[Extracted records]
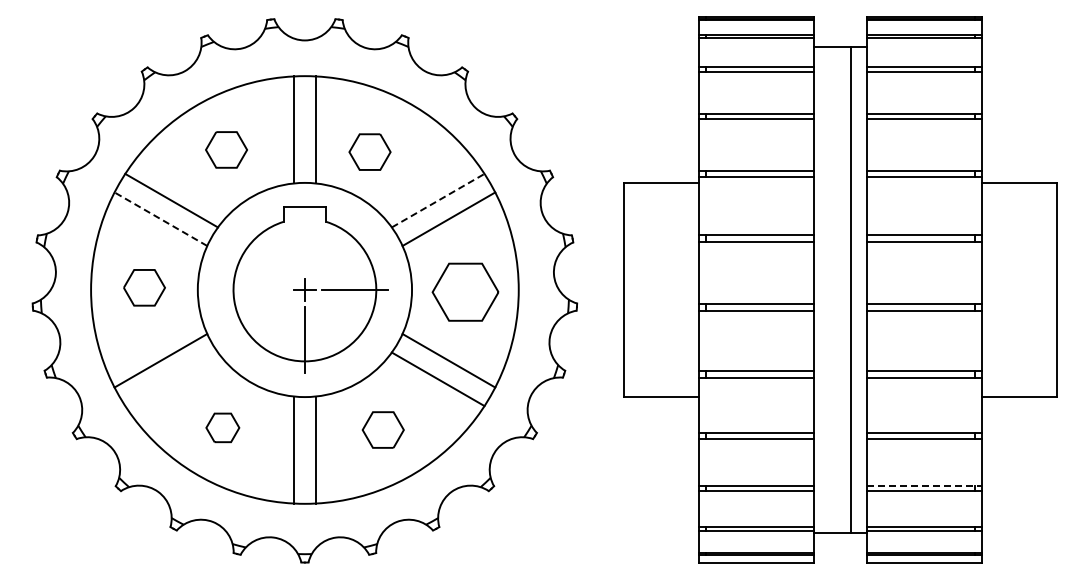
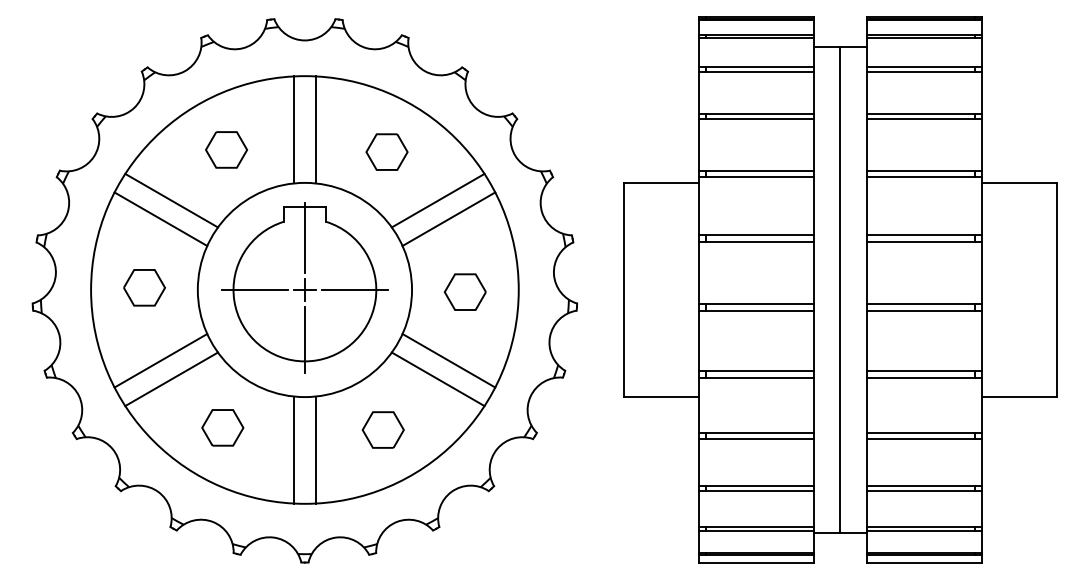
part at (369, 151) position: (369, 151) -> (386, 151)
line at (438, 200): dashed -> solid
line at (160, 219): dashed -> solid
line at (304, 237): none -> present
line at (851, 289) position: (851, 289) -> (840, 289)
line at (254, 290): none -> present
part at (465, 291) size: 69x60 px -> 44x38 px
line at (171, 379): none -> present
part at (222, 427) size: 36x32 px -> 44x38 px
line at (925, 486): dashed -> solid
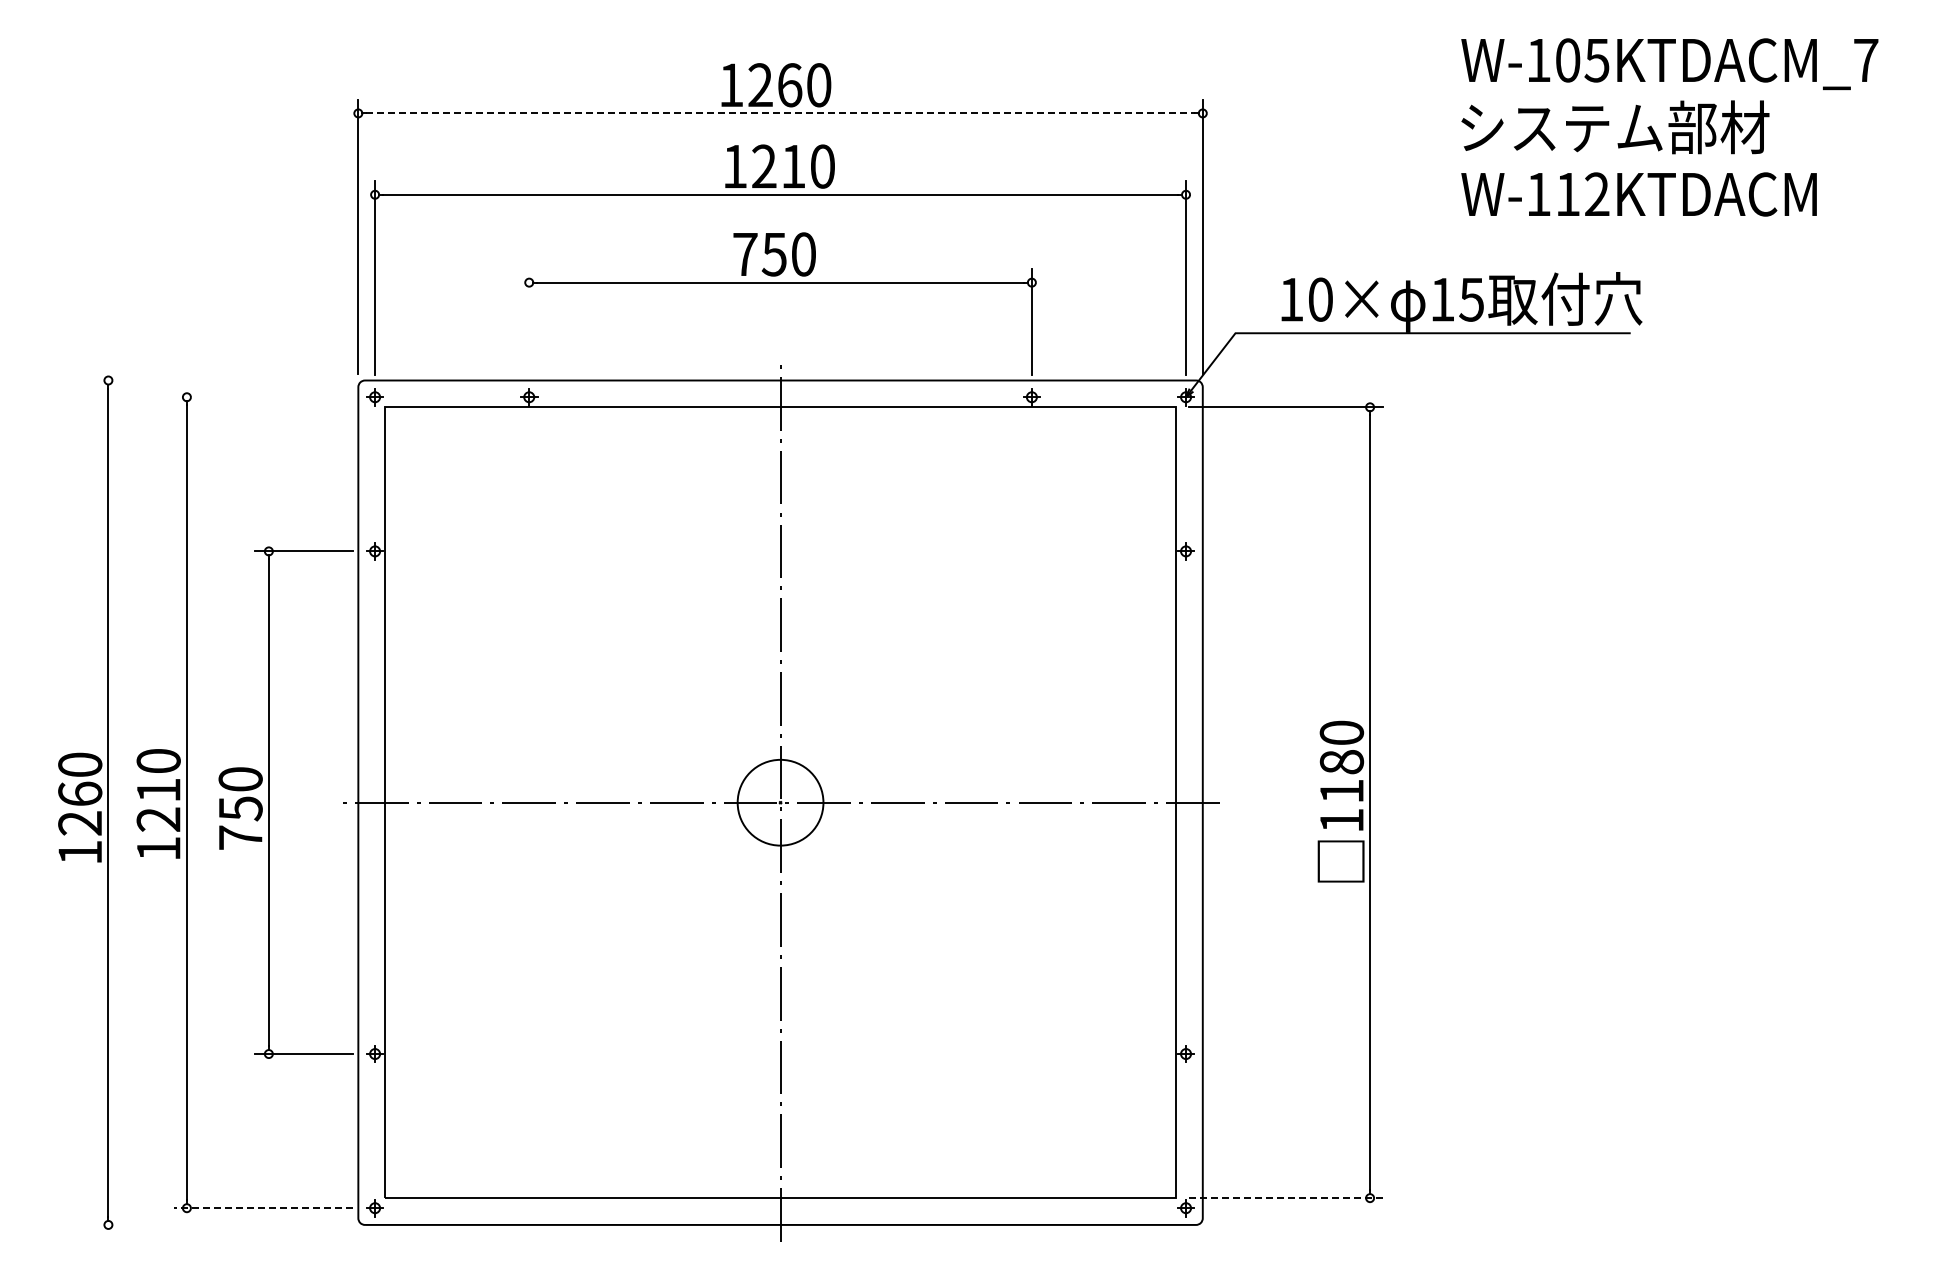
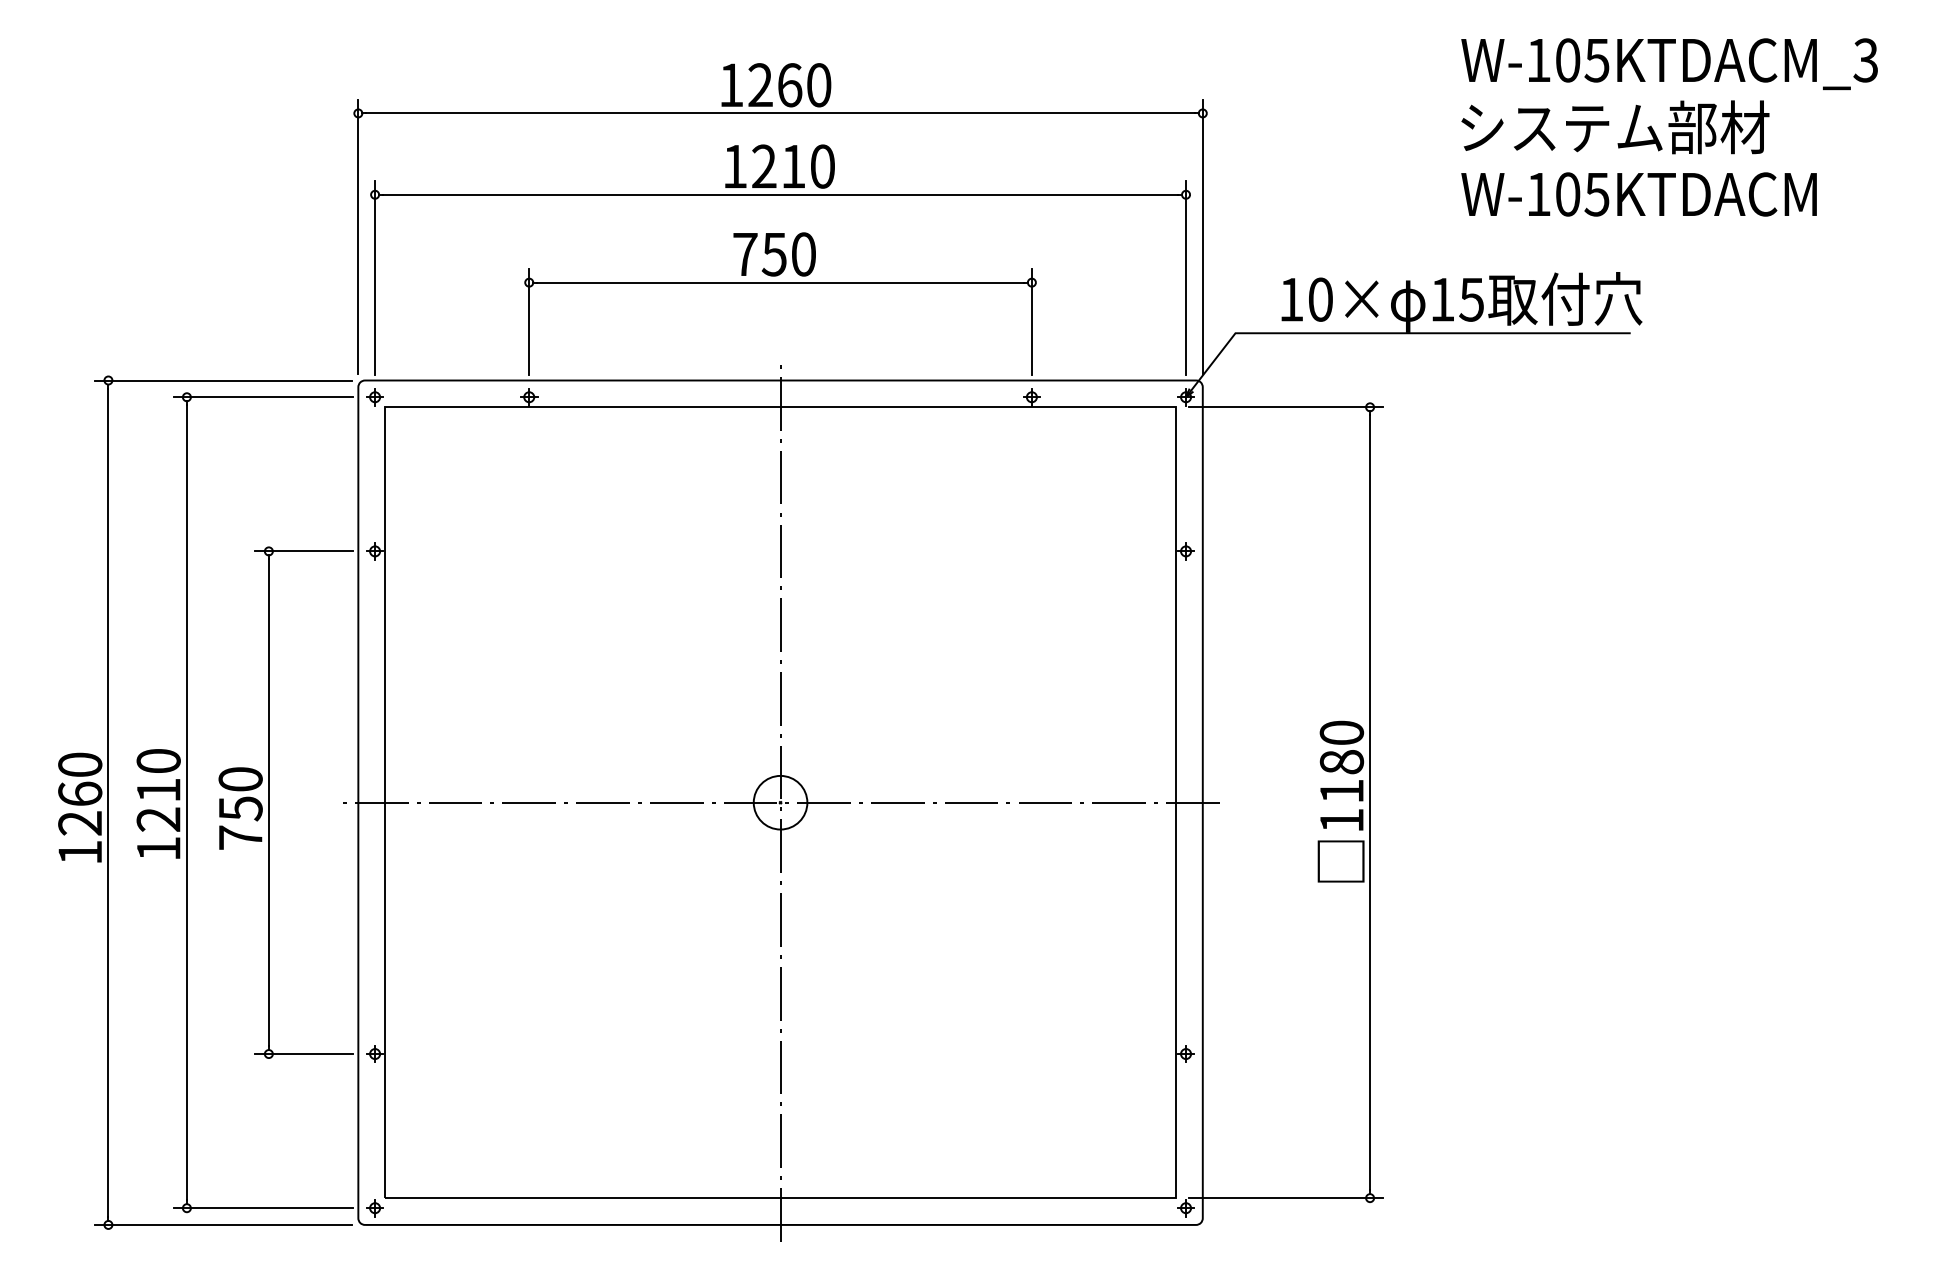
text at (1865, 60): W-105KTDACM_7 -> W-105KTDACM_3
line at (781, 113): dashed -> solid
text at (1582, 194): W-112KTDACM -> W-105KTDACM
line at (529, 322): none -> present
line at (223, 380): none -> present
line at (263, 397): none -> present
circle at (780, 802) diameter: 86 px -> 54 px
line at (1286, 1198): dashed -> solid
line at (263, 1208): dashed -> solid
line at (223, 1224): none -> present
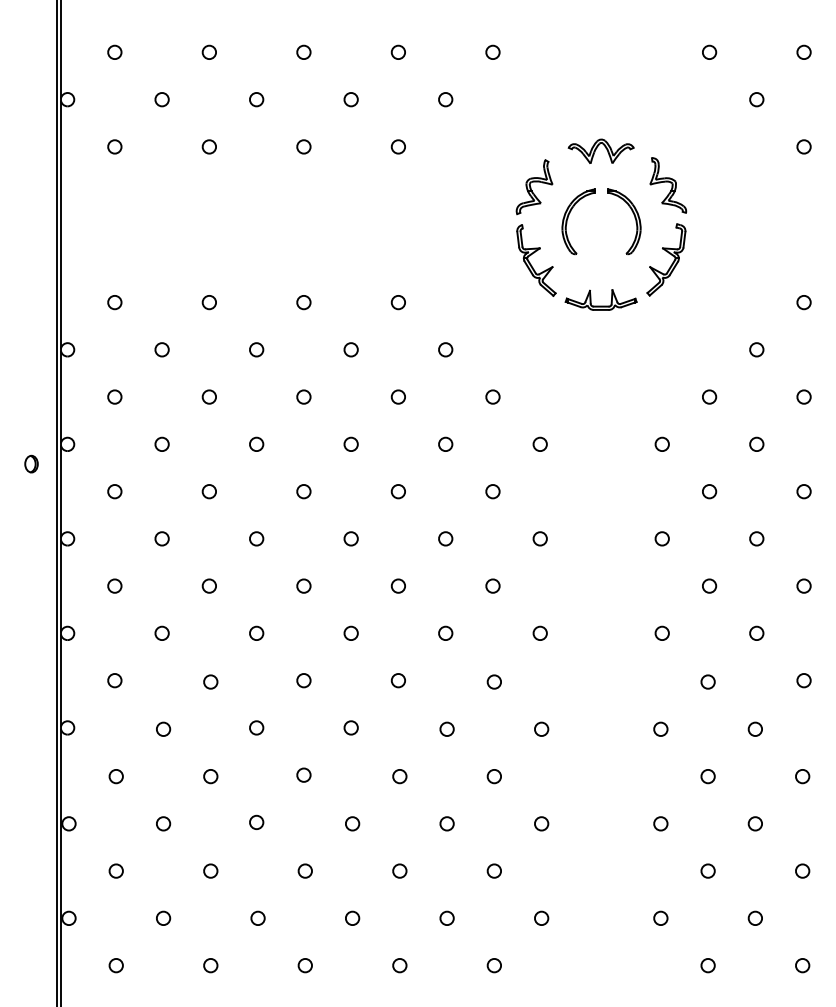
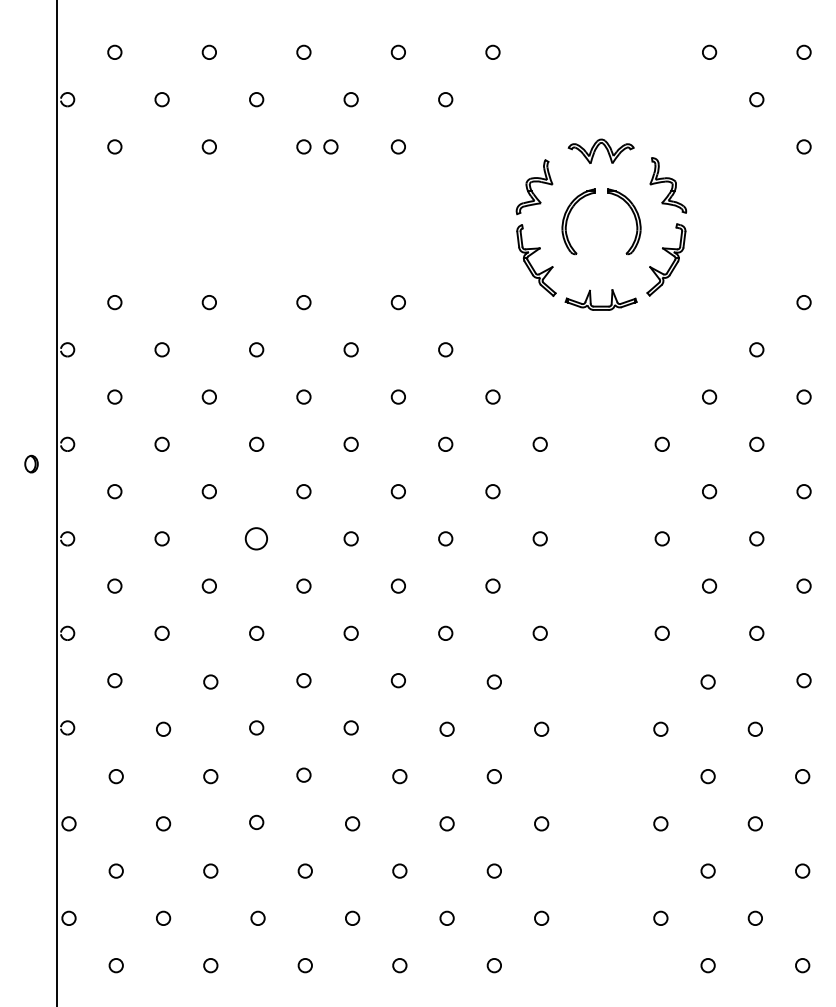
circle at (330, 146): none -> present
line at (60, 502): present -> none
circle at (256, 538) size: 16x16 px -> 24x24 px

**GIVEN EXERCISE:**
Render the entries from the beginning through the line holding "line at (925, 486): dashed -> solid", inclusive, as a Markdown table with a Row column for the row number and an Entry column for the line. Skip blank lines and leave the pictures out.

**FINISHED TASK:**
| Row | Entry |
|---|---|
| 1 | part at (369, 151) position: (369, 151) -> (386, 151) |
| 2 | line at (438, 200): dashed -> solid |
| 3 | line at (160, 219): dashed -> solid |
| 4 | line at (304, 237): none -> present |
| 5 | line at (851, 289) position: (851, 289) -> (840, 289) |
| 6 | line at (254, 290): none -> present |
| 7 | part at (465, 291) size: 69x60 px -> 44x38 px |
| 8 | line at (171, 379): none -> present |
| 9 | part at (222, 427) size: 36x32 px -> 44x38 px |
| 10 | line at (925, 486): dashed -> solid |